There is a very sweet scene with Zoe and Book where she checks his wounds and tries to convince him that he’ll be just fine.  Her bedside manner is warm and confident – I know I’d want her by my side if I were ever shot.  We really get to see how the group has come to care for each other in this episode.  While Zoe is caring for Book, Mal actually agrees to go to the nearest Alliance ship for medical help for him.  We also get a tantalizing hint that the Shepherd has a backstory we really want to learn more about.  The Alliance representatives are all ready to kick them out with no assistance until Book shows them his ident card, at which point they spring into action.  Mal later tries to find out just what that was all about, but Book ain’t talkin’.

Down with the hill people, Simon is conflicted.  He is pissed about being abducted, but everyone is nice and they really do need a doctor.  River even seems to relax, talking mostly lucidly about being sorry for making Simon give up his life.  For a brief time everything seems nice.  Then we find out that the hill people are religious zealots who think River is a witch who needs to be burned at the stake.  Silly zealots.  I find them both fascinating and repellant.

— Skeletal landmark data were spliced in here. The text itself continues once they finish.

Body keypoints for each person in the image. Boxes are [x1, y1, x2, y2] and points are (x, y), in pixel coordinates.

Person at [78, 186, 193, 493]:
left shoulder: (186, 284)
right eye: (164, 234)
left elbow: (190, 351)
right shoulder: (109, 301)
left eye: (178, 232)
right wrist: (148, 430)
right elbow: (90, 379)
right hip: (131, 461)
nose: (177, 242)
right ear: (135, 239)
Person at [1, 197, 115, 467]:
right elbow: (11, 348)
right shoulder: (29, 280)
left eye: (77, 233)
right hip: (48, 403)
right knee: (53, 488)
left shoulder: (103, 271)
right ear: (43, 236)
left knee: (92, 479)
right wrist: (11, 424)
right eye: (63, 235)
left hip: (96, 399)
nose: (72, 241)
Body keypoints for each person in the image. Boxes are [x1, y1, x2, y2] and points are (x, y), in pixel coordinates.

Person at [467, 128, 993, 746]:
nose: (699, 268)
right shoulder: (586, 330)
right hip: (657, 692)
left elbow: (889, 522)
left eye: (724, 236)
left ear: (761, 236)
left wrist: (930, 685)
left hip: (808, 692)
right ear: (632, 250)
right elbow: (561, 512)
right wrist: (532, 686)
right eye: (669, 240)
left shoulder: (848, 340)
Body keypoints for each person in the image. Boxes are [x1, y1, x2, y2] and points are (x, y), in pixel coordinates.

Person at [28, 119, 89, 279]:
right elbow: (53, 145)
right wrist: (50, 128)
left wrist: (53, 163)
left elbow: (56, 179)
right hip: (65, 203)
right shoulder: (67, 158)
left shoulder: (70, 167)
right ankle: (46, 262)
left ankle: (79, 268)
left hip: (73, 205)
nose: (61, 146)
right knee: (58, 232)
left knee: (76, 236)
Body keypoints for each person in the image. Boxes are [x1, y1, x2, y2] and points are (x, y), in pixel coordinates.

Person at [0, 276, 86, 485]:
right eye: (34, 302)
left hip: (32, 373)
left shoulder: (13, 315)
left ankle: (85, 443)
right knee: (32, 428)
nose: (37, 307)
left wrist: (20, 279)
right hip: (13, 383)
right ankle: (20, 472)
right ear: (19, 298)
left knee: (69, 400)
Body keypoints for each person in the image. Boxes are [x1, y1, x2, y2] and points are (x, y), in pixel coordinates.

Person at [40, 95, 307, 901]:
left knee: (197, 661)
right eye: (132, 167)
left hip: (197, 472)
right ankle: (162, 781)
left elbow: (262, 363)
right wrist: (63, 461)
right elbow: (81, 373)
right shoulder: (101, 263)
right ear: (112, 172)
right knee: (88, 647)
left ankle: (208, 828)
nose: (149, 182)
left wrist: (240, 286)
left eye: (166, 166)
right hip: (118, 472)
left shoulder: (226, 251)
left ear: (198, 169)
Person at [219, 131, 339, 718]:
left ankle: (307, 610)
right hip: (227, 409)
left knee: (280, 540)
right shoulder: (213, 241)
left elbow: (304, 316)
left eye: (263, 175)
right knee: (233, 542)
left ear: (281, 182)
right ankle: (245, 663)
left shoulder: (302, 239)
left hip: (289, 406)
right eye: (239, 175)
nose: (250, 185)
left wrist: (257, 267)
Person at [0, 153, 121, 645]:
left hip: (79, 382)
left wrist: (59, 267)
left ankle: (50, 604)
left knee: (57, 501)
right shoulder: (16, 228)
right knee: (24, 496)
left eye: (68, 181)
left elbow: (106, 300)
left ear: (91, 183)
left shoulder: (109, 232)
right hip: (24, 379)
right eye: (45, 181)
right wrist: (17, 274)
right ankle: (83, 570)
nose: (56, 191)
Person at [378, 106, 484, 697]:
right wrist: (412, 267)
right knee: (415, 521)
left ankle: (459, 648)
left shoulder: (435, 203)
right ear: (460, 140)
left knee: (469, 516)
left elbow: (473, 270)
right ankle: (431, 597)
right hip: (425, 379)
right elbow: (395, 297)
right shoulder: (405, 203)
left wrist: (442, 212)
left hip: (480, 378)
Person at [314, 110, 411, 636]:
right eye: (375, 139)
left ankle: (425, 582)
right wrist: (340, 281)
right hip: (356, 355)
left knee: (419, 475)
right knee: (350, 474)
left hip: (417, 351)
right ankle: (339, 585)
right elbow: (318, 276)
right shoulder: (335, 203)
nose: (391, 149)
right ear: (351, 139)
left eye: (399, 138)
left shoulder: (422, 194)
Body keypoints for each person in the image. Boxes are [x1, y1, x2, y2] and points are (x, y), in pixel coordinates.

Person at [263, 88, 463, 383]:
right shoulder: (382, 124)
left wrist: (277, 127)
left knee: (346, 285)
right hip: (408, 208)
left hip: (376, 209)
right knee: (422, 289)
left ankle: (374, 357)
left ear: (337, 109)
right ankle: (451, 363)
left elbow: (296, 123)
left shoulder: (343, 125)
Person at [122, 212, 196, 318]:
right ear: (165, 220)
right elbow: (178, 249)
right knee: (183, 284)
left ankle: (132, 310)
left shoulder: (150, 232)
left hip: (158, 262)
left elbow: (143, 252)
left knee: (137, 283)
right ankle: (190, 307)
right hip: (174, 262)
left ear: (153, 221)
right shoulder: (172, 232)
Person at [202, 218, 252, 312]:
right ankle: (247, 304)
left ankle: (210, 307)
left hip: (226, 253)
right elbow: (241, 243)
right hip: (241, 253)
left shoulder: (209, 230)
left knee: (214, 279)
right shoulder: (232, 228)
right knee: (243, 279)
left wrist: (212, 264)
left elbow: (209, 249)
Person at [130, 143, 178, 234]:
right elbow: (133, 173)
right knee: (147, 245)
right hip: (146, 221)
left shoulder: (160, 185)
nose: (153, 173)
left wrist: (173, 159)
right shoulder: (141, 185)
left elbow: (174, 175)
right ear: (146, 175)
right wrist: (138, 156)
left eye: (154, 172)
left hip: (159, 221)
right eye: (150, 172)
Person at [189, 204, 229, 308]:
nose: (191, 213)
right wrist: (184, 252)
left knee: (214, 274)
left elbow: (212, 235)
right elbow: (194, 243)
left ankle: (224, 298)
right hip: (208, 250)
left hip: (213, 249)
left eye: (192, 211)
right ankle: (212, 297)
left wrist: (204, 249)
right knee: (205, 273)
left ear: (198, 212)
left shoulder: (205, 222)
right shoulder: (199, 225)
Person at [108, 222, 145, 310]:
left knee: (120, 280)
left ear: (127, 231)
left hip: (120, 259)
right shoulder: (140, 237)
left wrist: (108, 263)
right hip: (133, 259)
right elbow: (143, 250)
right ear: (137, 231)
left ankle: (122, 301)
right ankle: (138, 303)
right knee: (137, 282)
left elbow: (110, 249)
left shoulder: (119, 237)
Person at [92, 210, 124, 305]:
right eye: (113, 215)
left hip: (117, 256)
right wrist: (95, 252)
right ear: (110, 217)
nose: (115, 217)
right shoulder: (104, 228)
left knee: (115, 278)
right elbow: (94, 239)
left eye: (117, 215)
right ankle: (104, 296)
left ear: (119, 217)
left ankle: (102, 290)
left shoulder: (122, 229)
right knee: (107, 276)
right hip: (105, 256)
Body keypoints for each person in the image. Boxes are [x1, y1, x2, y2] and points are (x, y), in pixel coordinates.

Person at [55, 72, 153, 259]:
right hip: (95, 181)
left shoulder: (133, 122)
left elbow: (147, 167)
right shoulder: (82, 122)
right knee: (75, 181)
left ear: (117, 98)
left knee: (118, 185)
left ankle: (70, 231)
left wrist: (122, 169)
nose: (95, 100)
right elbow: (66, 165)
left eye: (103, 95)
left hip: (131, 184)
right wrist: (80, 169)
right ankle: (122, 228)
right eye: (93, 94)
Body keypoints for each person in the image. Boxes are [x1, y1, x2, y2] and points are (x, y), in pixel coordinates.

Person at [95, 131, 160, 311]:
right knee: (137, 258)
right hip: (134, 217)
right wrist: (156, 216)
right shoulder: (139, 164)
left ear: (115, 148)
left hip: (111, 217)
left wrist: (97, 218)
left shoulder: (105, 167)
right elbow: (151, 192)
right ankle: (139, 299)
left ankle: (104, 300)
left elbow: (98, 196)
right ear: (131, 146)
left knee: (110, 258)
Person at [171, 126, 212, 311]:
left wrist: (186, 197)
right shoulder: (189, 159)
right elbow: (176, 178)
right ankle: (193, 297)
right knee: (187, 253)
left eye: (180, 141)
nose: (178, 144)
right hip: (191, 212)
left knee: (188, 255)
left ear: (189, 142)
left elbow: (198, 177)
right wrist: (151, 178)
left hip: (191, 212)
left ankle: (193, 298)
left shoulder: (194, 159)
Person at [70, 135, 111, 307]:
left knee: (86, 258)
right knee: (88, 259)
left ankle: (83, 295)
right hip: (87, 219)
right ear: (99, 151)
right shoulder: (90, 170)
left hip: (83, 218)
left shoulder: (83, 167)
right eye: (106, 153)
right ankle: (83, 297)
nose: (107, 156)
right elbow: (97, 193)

Simon tries to save his sister from the stake, and when that fails he joins her.  As they steel themselves for the fire, Serenity swoops in to save the day making Mal and Zoe “big damn heros.”  On the ship Simon tries to make sense of why they would come back and Mal answers simply “You’re on my crew,”  end of story, no more argument, let’s go eat.

By [E]SaraB

Glass artisan by day, blogger by night (and sometimes vice versa). SaraB has three kids, three pets, one husband and a bizarre sense of humor. Her glass pendants can be found at if you're interested in checking it out.

16 replies on “LadyGhosts of TV Past: Firefly Episode 5”

I absolutely love this episode. Between the flashbacks to River and Simon’s past, character development, River dancing, and Kaylee’s adorable quirkiness, it’s just a fantastic episode. Worthy of a fangirl squee ;)

(PS: This is my first comment, so I just want to thank whoever’s taking the time to go through all the new commenters. Especially given how many people must be flocking here now that Jez is a mess. You rock! You’re like magic troll fighting slayers)

Oh, and this episode contains my favourite Mal-Zoe exchange ever:
Mal: Well, look at this! Appears we got here just in the nick of time. What does that make us?
Zoe: Big Damn Heroes, sir!
Mal: Ain’t we just?
and then Mal and Simon snark, which made me happy, which was great because River’s near-burning at the stake and Simon’s willingness to die with her made me teary just a minute before that. *sigh*

Firefly talks a hell of a lot more about class than most other sf shows I can think of. And it’s not just “these people are rich and powerful and these people are poor and therefore it’s a dystopia.” It demonstrates (just a little, and not very subtly) the way class alters assumptions and goals. I don’t much care for how Whedon writes race (where *are* the Chinese people in this verse where Chinese is the language of learning?) or gender (I am so over my feminist heroes being waifish girls kicking ass while being emotionally/mentally fragile), but I’m glad he at least *tries* to talk about them, and class.

There are a fair few Asian extras in most of the crowd scenes in Firefly- River’s dance partner in this episode, then the young man who’s about to set her on fire, not to mention some of the people watching her dance- and that’s just the two I remember from my long-ago viewings of the show.

I suppose what we’re complaining about is the lack of Chinese main characters- Whedon’s next cast (for Dollhouse) did a bit better on that score, which is good because Dichen Lachman is awesome.